Use Show Issues when you want to pivot from the page list straight into the related findings, and use Mark Fixed once the page update is live.

Issue Details
This is the finding-level working list. Filter by Bad, Unsafe, Redirects, or Blocked, then use Found on page when you want to narrow the queue to a specific URL.
Issue rows show how many pages a problem touches. That makes it easier to spot repeated issues before you spend time on one-off cleanup.

Two useful support areas
Trend Snapshot helps you judge how the queue is changing across runs. Export Reports lets you pull Blocked CSV, Redirects CSV, Unsafe CSV, and Bad Links CSV when you need to share work outside the dashboard.
Issue types
Triage tip
If the same issue appears across many pages, check shared layout areas first: navigation, footer links, reusable blocks, and other common templates.
Bad
These are links or resources that are not resolving correctly. A missing page is the most common example, but the exact response can vary.
Unsafe
These findings come from Google Web Risk review. Open Details to review Threat types, Web Risk state, and Matched URL before you remove, replace, or escalate the destination.
Redirects
These URLs still work, but they take extra hops. Prioritize the ones attached to navigation, high-traffic pages, and older destination changes that now create unnecessary friction.
Blocked
These usually mean the destination is private, rate-limited, or otherwise inaccessible to the validator.
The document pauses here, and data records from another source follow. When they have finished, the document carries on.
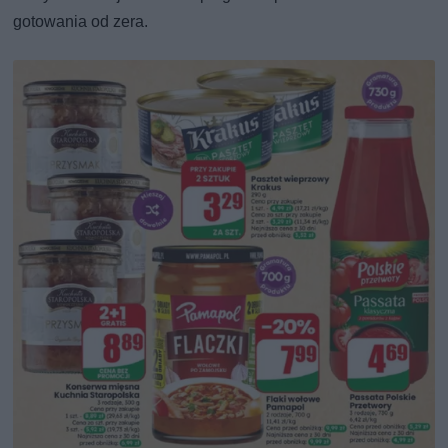
gotowania od zera.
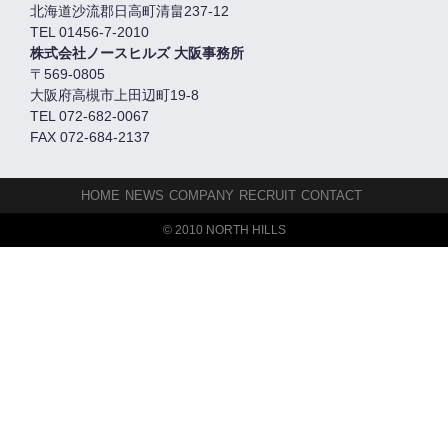
北海道沙流郡日高町清畠237-12
TEL 01456-7-2010
株式会社ノースヒルズ 大阪事務所
〒569-0805
大阪府高槻市上田辺町19-8
TEL 072-682-0067
FAX 072-684-2137
HOME
NEWS
COMPANY
RECRUIT
CONTACT
© 2010 NORTH HILLS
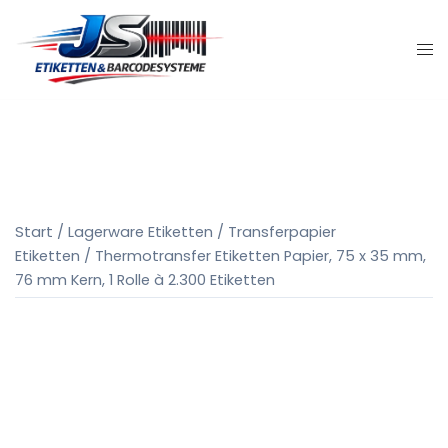
Zum
Inhalt
springen
Start
/
Lagerware Etiketten
/
Transferpapier
Etiketten
/ Thermotransfer Etiketten Papier, 75 x 35 mm,
76 mm Kern, 1 Rolle à 2.300 Etiketten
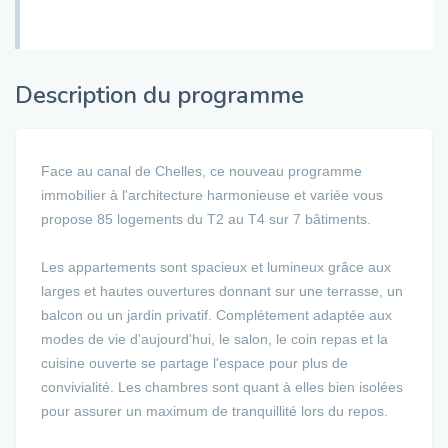
Description du programme
Face au canal de Chelles, ce nouveau programme
immobilier à l'architecture harmonieuse et variée vous
propose 85 logements du T2 au T4 sur 7 bâtiments.
Les appartements sont spacieux et lumineux grâce aux
larges et hautes ouvertures donnant sur une terrasse, un
balcon ou un jardin privatif. Complétement adaptée aux
modes de vie d'aujourd'hui, le salon, le coin repas et la
cuisine ouverte se partage l'espace pour plus de
convivialité. Les chambres sont quant à elles bien isolées
pour assurer un maximum de tranquillité lors du repos.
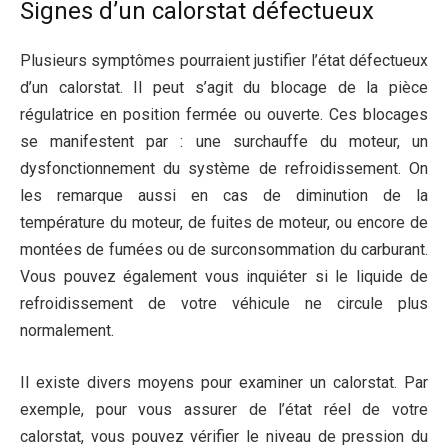
Signes d’un calorstat défectueux
Plusieurs symptômes pourraient justifier l’état défectueux
d’un calorstat. Il peut s’agit du blocage de la pièce
régulatrice en position fermée ou ouverte. Ces blocages
se manifestent par : une surchauffe du moteur, un
dysfonctionnement du système de refroidissement. On
les remarque aussi en cas de diminution de la
température du moteur, de fuites de moteur, ou encore de
montées de fumées ou de surconsommation du carburant.
Vous pouvez également vous inquiéter si le liquide de
refroidissement de votre véhicule ne circule plus
normalement.
Il existe divers moyens pour examiner un calorstat. Par
exemple, pour vous assurer de l’état réel de votre
calorstat, vous pouvez vérifier le niveau de pression du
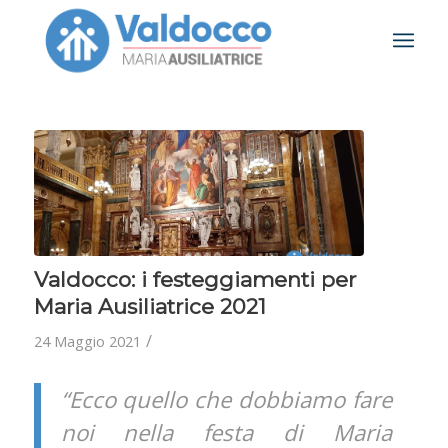
Valdocco: i festeggiamenti per
Maria Ausiliatrice 2021
/
24 Maggio 2021
“Ecco quello che dobbiamo fare
noi nella festa di Maria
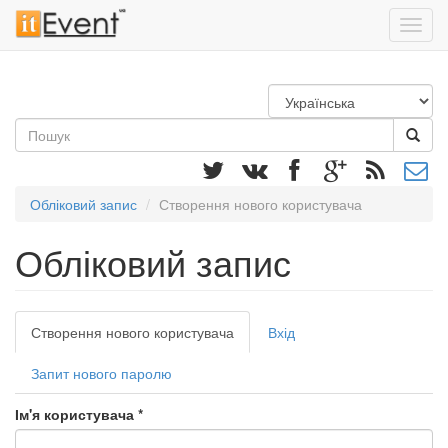
Toggl
navig
Перейти
до
основного
Пошукова
матеріалу
форма
Пошук
Обліковий запис
Створення нового користувача
Обліковий запис
Первинні
Створення нового користувача
(активна
Вхід
вкладки
вкладка)
Запит нового паролю
Ім'я користувача
*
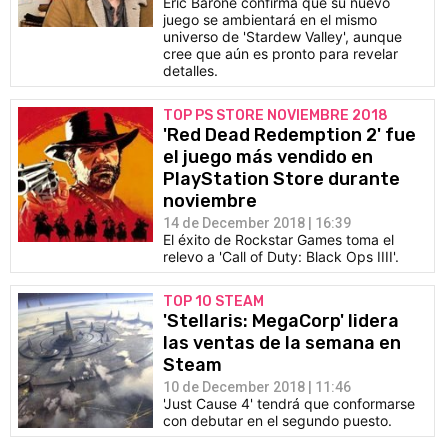
Eric Barone confirma que su nuevo
juego se ambientará en el mismo
universo de 'Stardew Valley', aunque
cree que aún es pronto para revelar
detalles.
TOP PS STORE NOVIEMBRE 2018
'Red Dead Redemption 2' fue
el juego más vendido en
PlayStation Store durante
noviembre
14 de December 2018 | 16:39
El éxito de Rockstar Games toma el
relevo a 'Call of Duty: Black Ops IIII'.
TOP 10 STEAM
'Stellaris: MegaCorp' lidera
las ventas de la semana en
Steam
10 de December 2018 | 11:46
'Just Cause 4' tendrá que conformarse
con debutar en el segundo puesto.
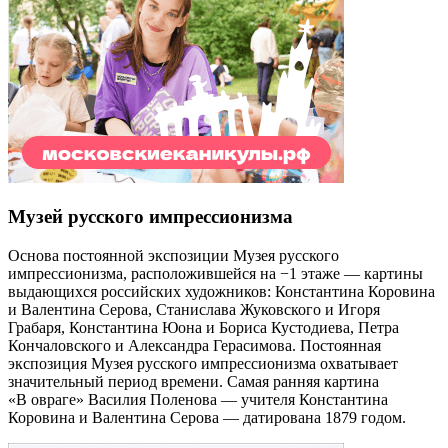
Музей русского импрессионизма
Основа постоянной экспозиции Музея русского
импрессионизма, расположившейся на −1 этаже — картины
выдающихся российских художников: Константина Коровина
и Валентина Серова, Станислава Жуковского и Игоря
Грабаря, Константина Юона и Бориса Кустодиева, Петра
Кончаловского и Александра Герасимова. Постоянная
экспозиция Музея русского импрессионизма охватывает
значительный период времени. Самая ранняя картина
«В овраге» Василия Поленова — учителя Константина
Коровина и Валентина Серова — датирована 1879 годом.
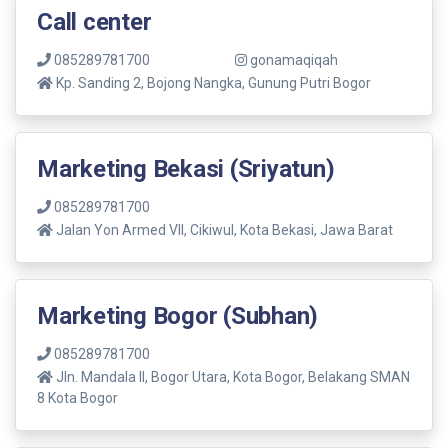
Call center
085289781700
gonamaqiqah
Kp. Sanding 2, Bojong Nangka, Gunung Putri Bogor
Marketing Bekasi (Sriyatun)
085289781700
Jalan Yon Armed VII, Cikiwul, Kota Bekasi, Jawa Barat
Marketing Bogor (Subhan)
085289781700
Jln. Mandala ll, Bogor Utara, Kota Bogor, Belakang SMAN
8 Kota Bogor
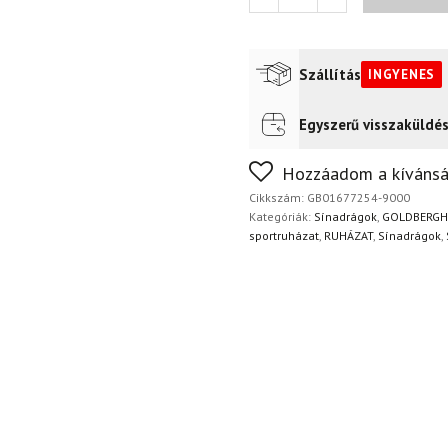
sínadrág,
fekete
mennyiség
Szállítás
INGYENES
Egyszerű visszaküldé
Futár a címre
Ingyenes
FoxPost
Ingyenes
Nem biztos a választásában
Hozzáadom a kívánsá
napon belül, indoklás nélkül
Cikkszám:
GB01677254-9000
Kategóriák:
Sínadrágok
,
GOLDBERGH
sportruházat
,
RUHÁZAT
,
Sínadrágok
,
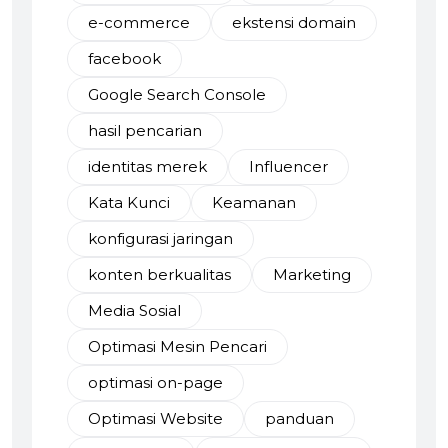
e-commerce
ekstensi domain
facebook
Google Search Console
hasil pencarian
identitas merek
Influencer
Kata Kunci
Keamanan
konfigurasi jaringan
konten berkualitas
Marketing
Media Sosial
Optimasi Mesin Pencari
optimasi on-page
Optimasi Website
panduan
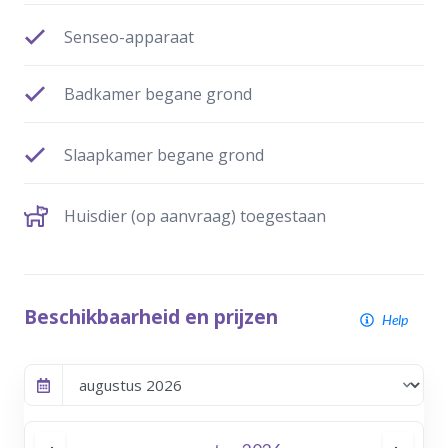
Senseo-apparaat
Badkamer begane grond
Slaapkamer begane grond
Huisdier (op aanvraag) toegestaan
Beschikbaarheid en prijzen
Help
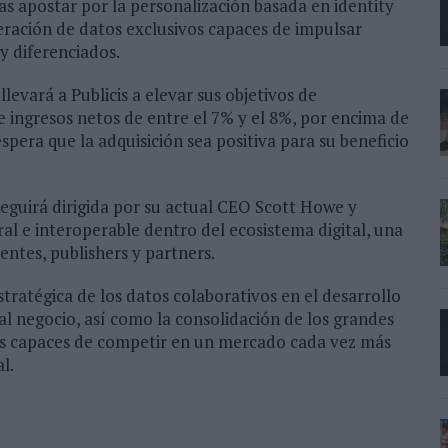
ras apostar por la personalización basada en identity
neración de datos exclusivos capaces de impulsar
 y diferenciados.
llevará a Publicis a elevar sus objetivos de
e ingresos netos de entre el 7% y el 8%, por encima de
pera que la adquisición sea positiva para su beneficio
guirá dirigida por su actual CEO Scott Howe y
 e interoperable dentro del ecosistema digital, una
entes, publishers y partners.
stratégica de los datos colaborativos en el desarrollo
s al negocio, así como la consolidación de los grandes
cos capaces de competir en un mercado cada vez más
l.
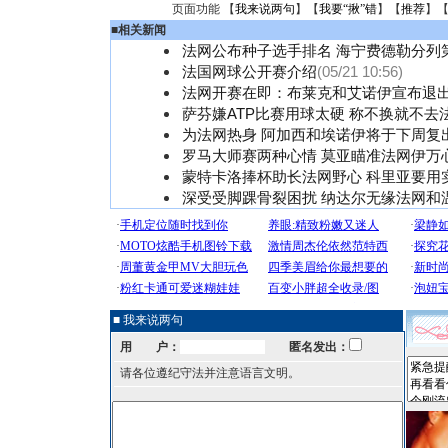
页面功能 【
我来说两句
】【
我要“揪”错
】【
推荐
】
■
相关新闻
法网公布种子选手排名 海宁费德勒分列
法国网球公开赛介绍
(05/21 10:56)
法网开赛在即：布莱克和艾诺伊宣布退
萨芬嫌ATP比赛用球太硬 称不换就不去
为法网热身 阿加西和埃诺伊将于下周复
罗马大师赛两种心情 莫亚瞄准法网伊万
蒙特卡洛捧杯助长法网野心 科里亚要用
深受受脚踝骨裂困扰 纳达尔无缘法网和
■ 我来说两句
用 户：
匿名发出：
请各位遵纪守法并注意语言文明。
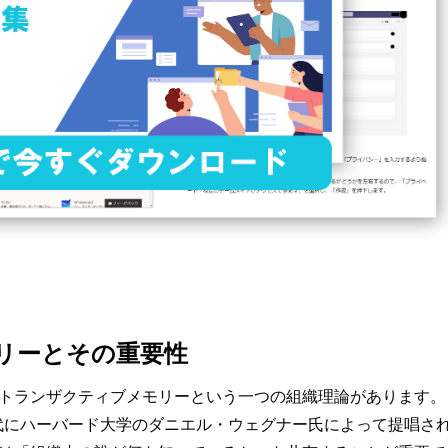
リーとその重要性
トランザクティブメモリーという一つの組織理論があります。
年代にハーバード大学のダニエル・ウェグナー氏によって提唱さ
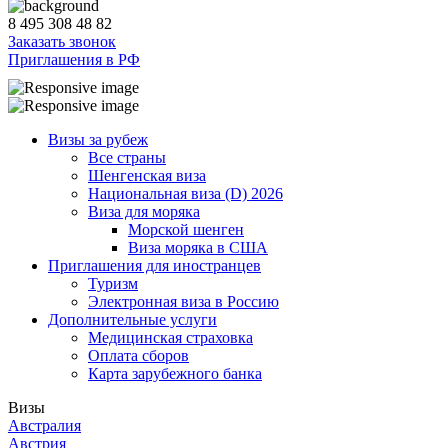
8 495 308 48 82
Заказать звонок
Приглашения в РФ
Визы за рубеж
Все страны
Шенгенская виза
Национальная виза (D) 2026
Виза для моряка
Морской шенген
Виза моряка в США
Приглашения для иностранцев
Туризм
Электронная виза в Россию
Дополнительные услуги
Медицинская страховка
Оплата сборов
Карта зарубежного банка
Визы
Австралия
Австрия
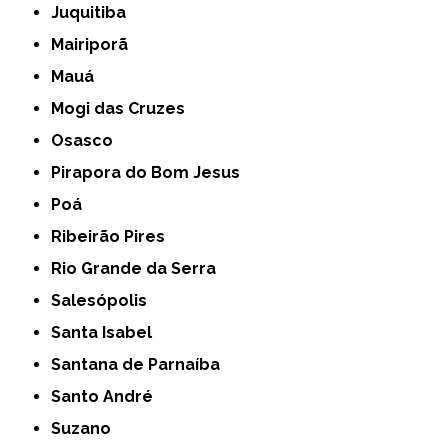
Juquitiba
Mairiporã
Mauá
Mogi das Cruzes
Osasco
Pirapora do Bom Jesus
Poá
Ribeirão Pires
Rio Grande da Serra
Salesópolis
Santa Isabel
Santana de Parnaíba
Santo André
Suzano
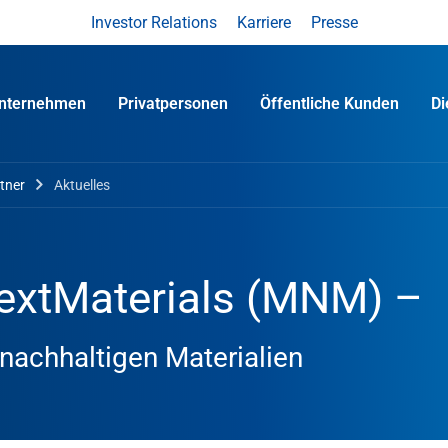
Investor Relations
Karriere
Presse
nternehmen
Privatpersonen
Öffentliche Kunden
D
tner
Aktuelles
extMaterials (MNM) –
nachhaltigen Materialien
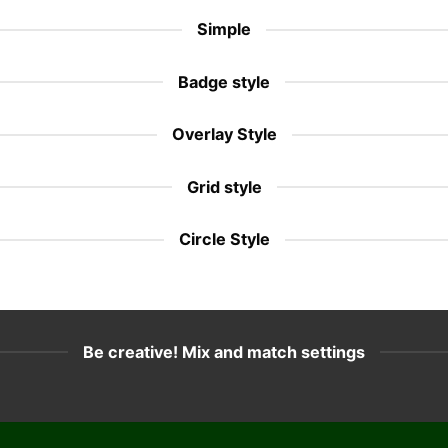
Simple
Badge style
Overlay Style
Grid style
Circle Style
Be creative! Mix and match settings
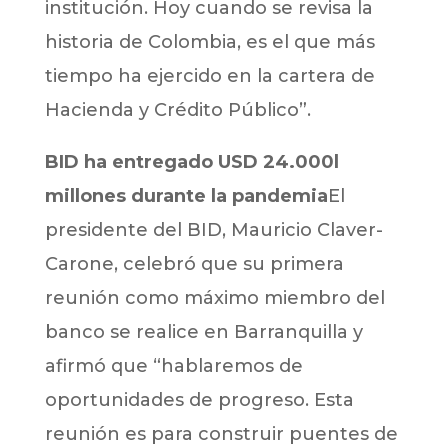
institución. Hoy cuando se revisa la
historia de Colombia, es el que más
tiempo ha ejercido en la cartera de
Hacienda y Crédito Público”.
BID ha entregado USD 24.000l
millones durante la pandemia
El
presidente del BID, Mauricio Claver-
Carone, celebró que su primera
reunión como máximo miembro del
banco se realice en Barranquilla y
afirmó que “hablaremos de
oportunidades de progreso. Esta
reunión es para construir puentes de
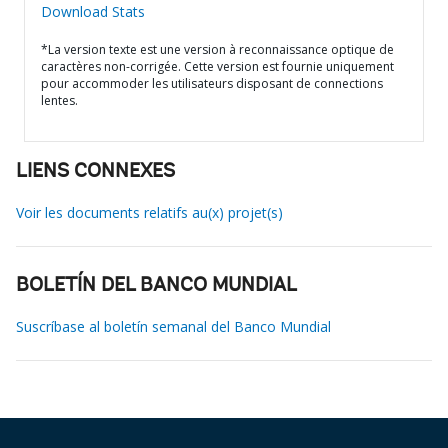
Download Stats
*La version texte est une version à reconnaissance optique de
caractères non-corrigée. Cette version est fournie uniquement
pour accommoder les utilisateurs disposant de connections
lentes.
LIENS CONNEXES
Voir les documents relatifs au(x) projet(s)
BOLETÍN DEL BANCO MUNDIAL
Suscríbase al boletín semanal del Banco Mundial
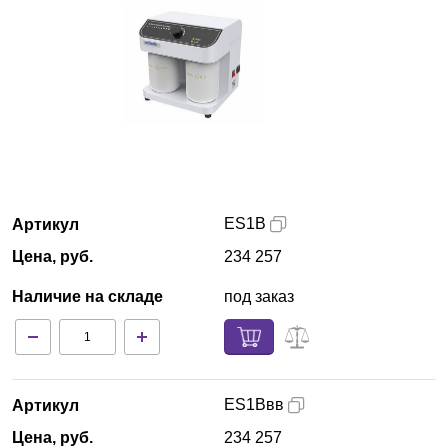
Краснодар
О компании
Новости
Блог
ES1B
Артикул
Производители
Цена, руб.
234 257
Партнеры
Наличие на складе
под заказ
Технический сервис
Доставка и оплата
ES1Bвв
Артикул
Контакты
Цена, руб.
234 257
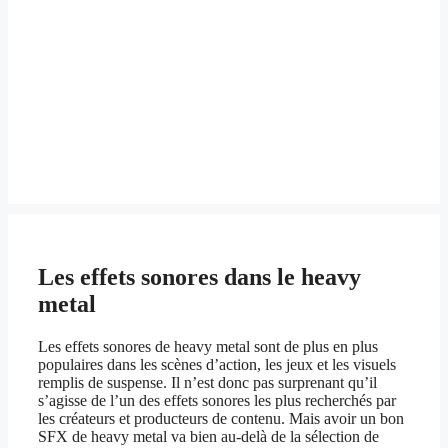
Les effets sonores dans le heavy
metal
Les effets sonores de heavy metal sont de plus en plus
populaires dans les scènes d’action, les jeux et les visuels
remplis de suspense. Il n’est donc pas surprenant qu’il
s’agisse de l’un des effets sonores les plus recherchés par
les créateurs et producteurs de contenu. Mais avoir un bon
SFX de heavy metal va bien au-delà de la sélection de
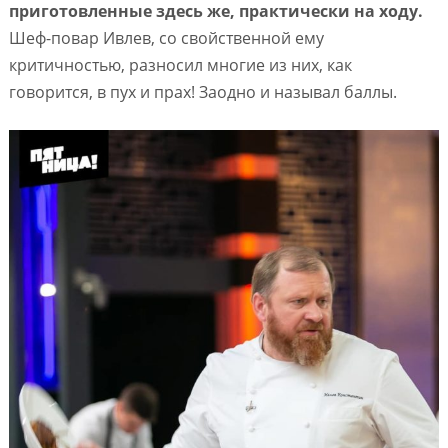
приготовленные здесь же, практически на ходу.
Шеф-повар Ивлев, со свойственной ему
критичностью, разносил многие из них, как
говорится, в пух и прах! Заодно и называл баллы.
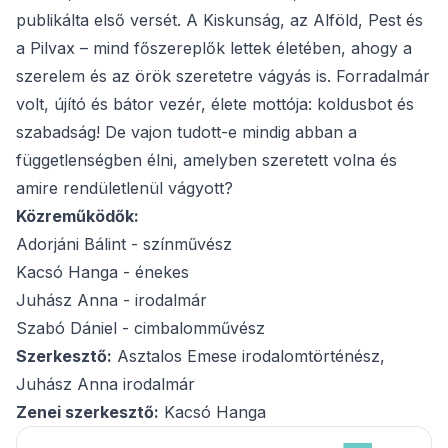
publikálta első versét. A Kiskunság, az Alföld, Pest és
a Pilvax – mind főszereplők lettek életében, ahogy a
szerelem és az örök szeretetre vágyás is. Forradalmár
volt, újító és bátor vezér, élete mottója: koldusbot és
szabadság! De vajon tudott-e mindig abban a
függetlenségben élni, amelyben szeretett volna és
amire rendületlenül vágyott?
Közreműködők:
Adorjáni Bálint - színművész
Kacsó Hanga - énekes
Juhász Anna - irodalmár
Szabó Dániel - cimbalomművész
Szerkesztő:
Asztalos Emese irodalomtörténész,
Juhász Anna irodalmár
Zenei szerkesztő:
Kacsó Hanga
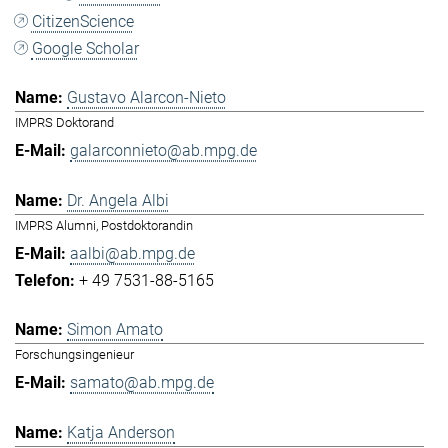
CitizenScience
Google Scholar
Gustavo Alarcon-Nieto
IMPRS Doktorand
galarconnieto@ab.mpg.de
Dr. Angela Albi
IMPRS Alumni, Postdoktorandin
aalbi@ab.mpg.de
+ 49 7531-88-5165
Simon Amato
Forschungsingenieur
samato@ab.mpg.de
Katja Anderson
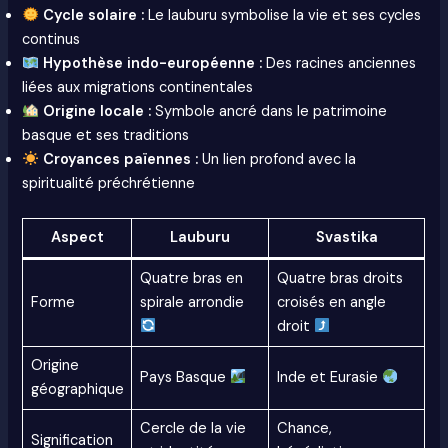
Cycle solaire :
Le lauburu symbolise la vie et ses cycles
continus
Hypothèse indo-européenne :
Des racines anciennes
liées aux migrations continentales
Origine locale :
Symbole ancré dans le patrimoine
basque et ses traditions
Croyances païennes :
Un lien profond avec la
spiritualité préchrétienne
Aspect
Lauburu
Svastika
Quatre bras en
Quatre bras droits
Forme
spirale arrondie
croisés en angle
droit
Origine
Pays Basque
Inde et Eurasie
géographique
Cercle de la vie
Chance,
Signification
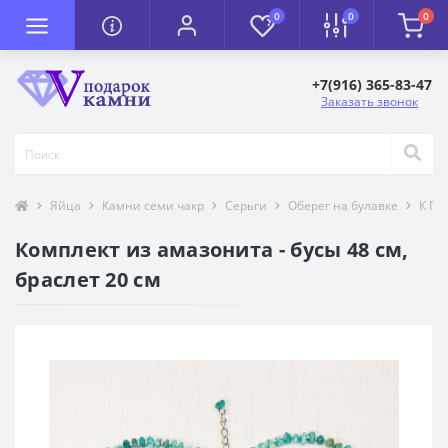
0
0
0
+7(916) 365-83-47
Заказать звонок
Яйца
Камни семи чакр
Серьги
Оберег на булавке
К П
Комплект из амазонита - бусы 48 см,
браслет 20 см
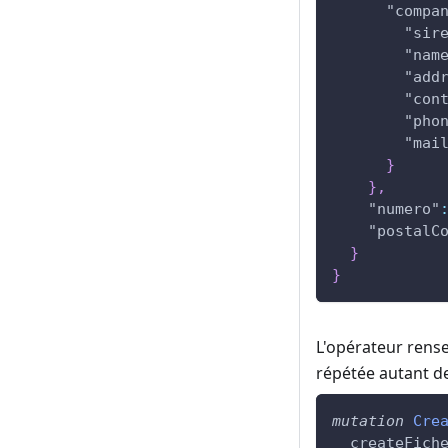
"compa
"sir
"nam
"add
"con
"pho
"mai
}
}
,
"numero"
"postalC
}
}
L'opérateur rense
répétée autant de
mutation
Cre
createFich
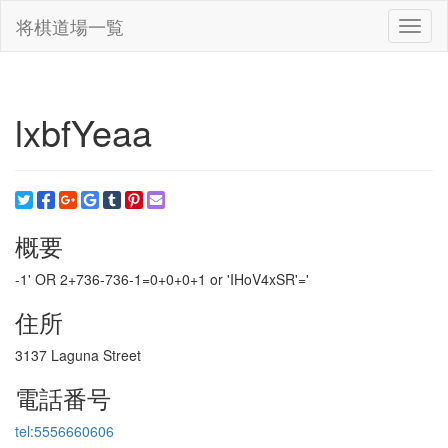
将棋道場一覧
Toggl
naviga
lxbfYeaa
概要
-1' OR 2+736-736-1=0+0+0+1 or 'IHoV4xSR'='
住所
3137 Laguna Street
電話番号
tel:5556660606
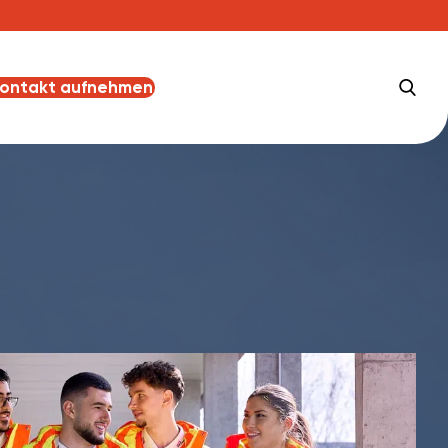
ontakt aufnehmen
Confirm whether the block is expected before you decide to ignore or escalate it.
What the buttons and details panel do
Show Issues
Jump from a page in Found on Task List to the findings connected to that URL.
Details
Open the full finding record so you can review source pages, status context, and supporting metadata.
Ignore
Hide an item that is intentionally outside your active queue, such as a private destination or an expected exception.
Mark Fixed
Use this after the source page change is live so the dashboard reflects work you have already completed.
The top of Details shows the selected URL and the Found on pages (N) list so you can see where the issue appears and what text or element type is attached to it.

The lower portion explains why the finding is being shown and includes the metadata that matters for that issue type, including Web Risk fields for unsafe findings.